The records that follow are to be given again exactly, with their pictures omitted.

[Dataset entries]
::::::::

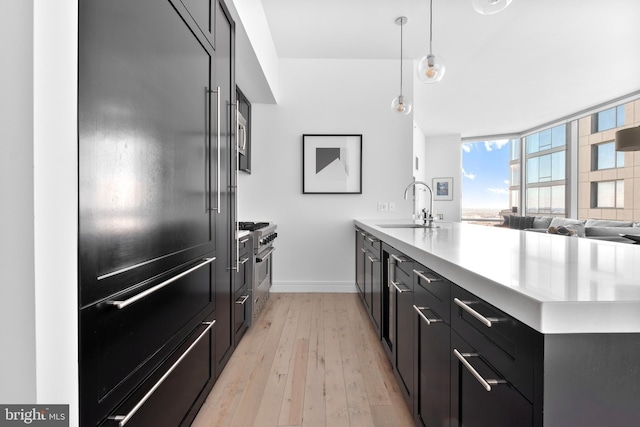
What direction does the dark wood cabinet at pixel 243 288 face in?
to the viewer's right

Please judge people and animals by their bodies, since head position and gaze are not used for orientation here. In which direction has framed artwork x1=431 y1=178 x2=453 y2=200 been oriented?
toward the camera

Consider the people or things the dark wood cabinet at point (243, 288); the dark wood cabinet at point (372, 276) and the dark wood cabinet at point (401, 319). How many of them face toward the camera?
0

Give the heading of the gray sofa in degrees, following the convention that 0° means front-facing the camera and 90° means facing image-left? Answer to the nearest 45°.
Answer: approximately 45°

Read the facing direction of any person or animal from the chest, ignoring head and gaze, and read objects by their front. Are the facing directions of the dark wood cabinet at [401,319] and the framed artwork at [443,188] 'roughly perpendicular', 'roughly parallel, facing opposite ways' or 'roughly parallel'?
roughly perpendicular

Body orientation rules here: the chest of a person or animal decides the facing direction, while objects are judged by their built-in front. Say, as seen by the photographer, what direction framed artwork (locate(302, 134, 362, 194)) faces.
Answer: facing the viewer

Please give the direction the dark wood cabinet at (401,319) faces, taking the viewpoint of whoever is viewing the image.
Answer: facing to the left of the viewer

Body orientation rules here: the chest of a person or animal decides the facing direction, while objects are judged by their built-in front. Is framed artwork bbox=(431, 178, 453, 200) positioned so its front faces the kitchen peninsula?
yes

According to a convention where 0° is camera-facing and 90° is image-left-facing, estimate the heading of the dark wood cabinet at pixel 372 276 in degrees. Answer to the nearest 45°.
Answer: approximately 90°

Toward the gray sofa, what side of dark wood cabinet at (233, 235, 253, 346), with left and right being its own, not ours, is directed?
front

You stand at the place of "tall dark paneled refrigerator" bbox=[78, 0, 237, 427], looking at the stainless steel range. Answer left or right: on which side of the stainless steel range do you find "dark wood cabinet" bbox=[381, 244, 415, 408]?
right

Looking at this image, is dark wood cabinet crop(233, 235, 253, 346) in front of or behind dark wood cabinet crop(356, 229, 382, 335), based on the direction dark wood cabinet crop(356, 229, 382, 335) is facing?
in front

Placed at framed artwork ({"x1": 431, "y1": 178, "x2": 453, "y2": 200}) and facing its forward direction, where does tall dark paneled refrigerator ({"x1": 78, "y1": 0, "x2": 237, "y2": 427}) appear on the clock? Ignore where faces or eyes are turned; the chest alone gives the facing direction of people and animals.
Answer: The tall dark paneled refrigerator is roughly at 12 o'clock from the framed artwork.

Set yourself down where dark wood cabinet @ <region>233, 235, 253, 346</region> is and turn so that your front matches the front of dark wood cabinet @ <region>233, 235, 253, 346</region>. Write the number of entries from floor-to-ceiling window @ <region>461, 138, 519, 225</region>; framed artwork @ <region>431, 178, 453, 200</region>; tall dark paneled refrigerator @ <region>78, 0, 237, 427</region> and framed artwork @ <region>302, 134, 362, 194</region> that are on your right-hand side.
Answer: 1

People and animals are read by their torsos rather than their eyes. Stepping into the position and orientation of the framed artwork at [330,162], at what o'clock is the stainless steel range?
The stainless steel range is roughly at 1 o'clock from the framed artwork.

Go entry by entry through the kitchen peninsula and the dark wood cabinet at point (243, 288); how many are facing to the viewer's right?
1

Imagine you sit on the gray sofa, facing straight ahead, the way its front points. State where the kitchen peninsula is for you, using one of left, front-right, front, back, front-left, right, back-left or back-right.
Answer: front-left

::::::::

*SOLUTION TO THIS TASK*:
What direction does the dark wood cabinet at pixel 243 288 face in?
to the viewer's right

Please judge people and animals by their bodies, since head position and gaze are not used for orientation here. In which direction has framed artwork x1=431 y1=178 x2=453 y2=200 been oriented?
toward the camera

Consider the people or things the dark wood cabinet at point (243, 288); the dark wood cabinet at point (372, 276) and the dark wood cabinet at point (401, 319). How many of them face toward the camera?
0

Give the heading of the gray sofa in degrees, following the convention that 0° means front-facing the camera and 90° means facing image-left? Answer to the nearest 45°.
Answer: approximately 45°

Read the facing direction of any person or animal from the chest, ignoring head and gaze, and read objects by their front. Are the facing directions of the dark wood cabinet at [401,319] and the framed artwork at [443,188] 'roughly perpendicular', 'roughly parallel, facing opposite ways' or 'roughly parallel'?
roughly perpendicular

Body orientation rules here: the chest of a person or animal decides the facing direction, while objects are judged by their built-in front. Say, as seen by the photographer, what direction framed artwork (locate(302, 134, 362, 194)) faces.
Answer: facing the viewer

Please give the direction the dark wood cabinet at (401,319) faces, taking the viewpoint of whoever is viewing the image.
Answer: facing to the left of the viewer

Body orientation rules here: the chest of a person or animal decides the facing direction, while objects are judged by their built-in front. Is framed artwork bbox=(431, 178, 453, 200) positioned so its front faces the kitchen peninsula?
yes

According to a convention where 0° is camera-facing and 90° is image-left-facing, estimate the heading of the dark wood cabinet at pixel 372 276 in degrees. Answer to the nearest 45°.
Answer: approximately 90°

Toward the gray sofa, what side of dark wood cabinet at (233, 235, 253, 346), with left and right being its own, not ours, is directed?
front

You stand at the place of "tall dark paneled refrigerator" bbox=[78, 0, 237, 427], looking at the stainless steel range. Answer left or right: on which side of the stainless steel range do you find "dark wood cabinet" bbox=[381, 244, 415, 408]?
right

Looking at this image, is dark wood cabinet crop(233, 235, 253, 346) in front of or behind dark wood cabinet crop(356, 229, 382, 335), based on the direction dark wood cabinet crop(356, 229, 382, 335) is facing?
in front

Placed at framed artwork ({"x1": 431, "y1": 178, "x2": 453, "y2": 200}) and facing its forward direction, where does tall dark paneled refrigerator ({"x1": 78, "y1": 0, "x2": 237, "y2": 427}) appear on the clock? Ignore where faces or eyes are turned; the chest alone gives the facing direction of people and animals.
Answer: The tall dark paneled refrigerator is roughly at 12 o'clock from the framed artwork.

Set yourself down where dark wood cabinet @ <region>233, 235, 253, 346</region> is and turn so that your front matches the front of dark wood cabinet @ <region>233, 235, 253, 346</region>. Write the number of entries from floor-to-ceiling window @ <region>461, 138, 519, 225</region>; framed artwork @ <region>431, 178, 453, 200</region>; tall dark paneled refrigerator @ <region>78, 0, 237, 427</region> and framed artwork @ <region>302, 134, 362, 194</region> that are on your right-hand side.
Answer: 1

People and animals are read by their torsos rather than their eyes. Stepping into the position and orientation of the framed artwork at [330,162], at what o'clock is the stainless steel range?
The stainless steel range is roughly at 1 o'clock from the framed artwork.

Go entry by entry through the kitchen peninsula and the dark wood cabinet at point (243, 288); how many are facing to the viewer's right?
1

Imagine you sit on the gray sofa, facing straight ahead, the way its front points. State where the kitchen peninsula is for you, using one of left, front-right, front, back, front-left, right, back-left or back-right.
Answer: front-left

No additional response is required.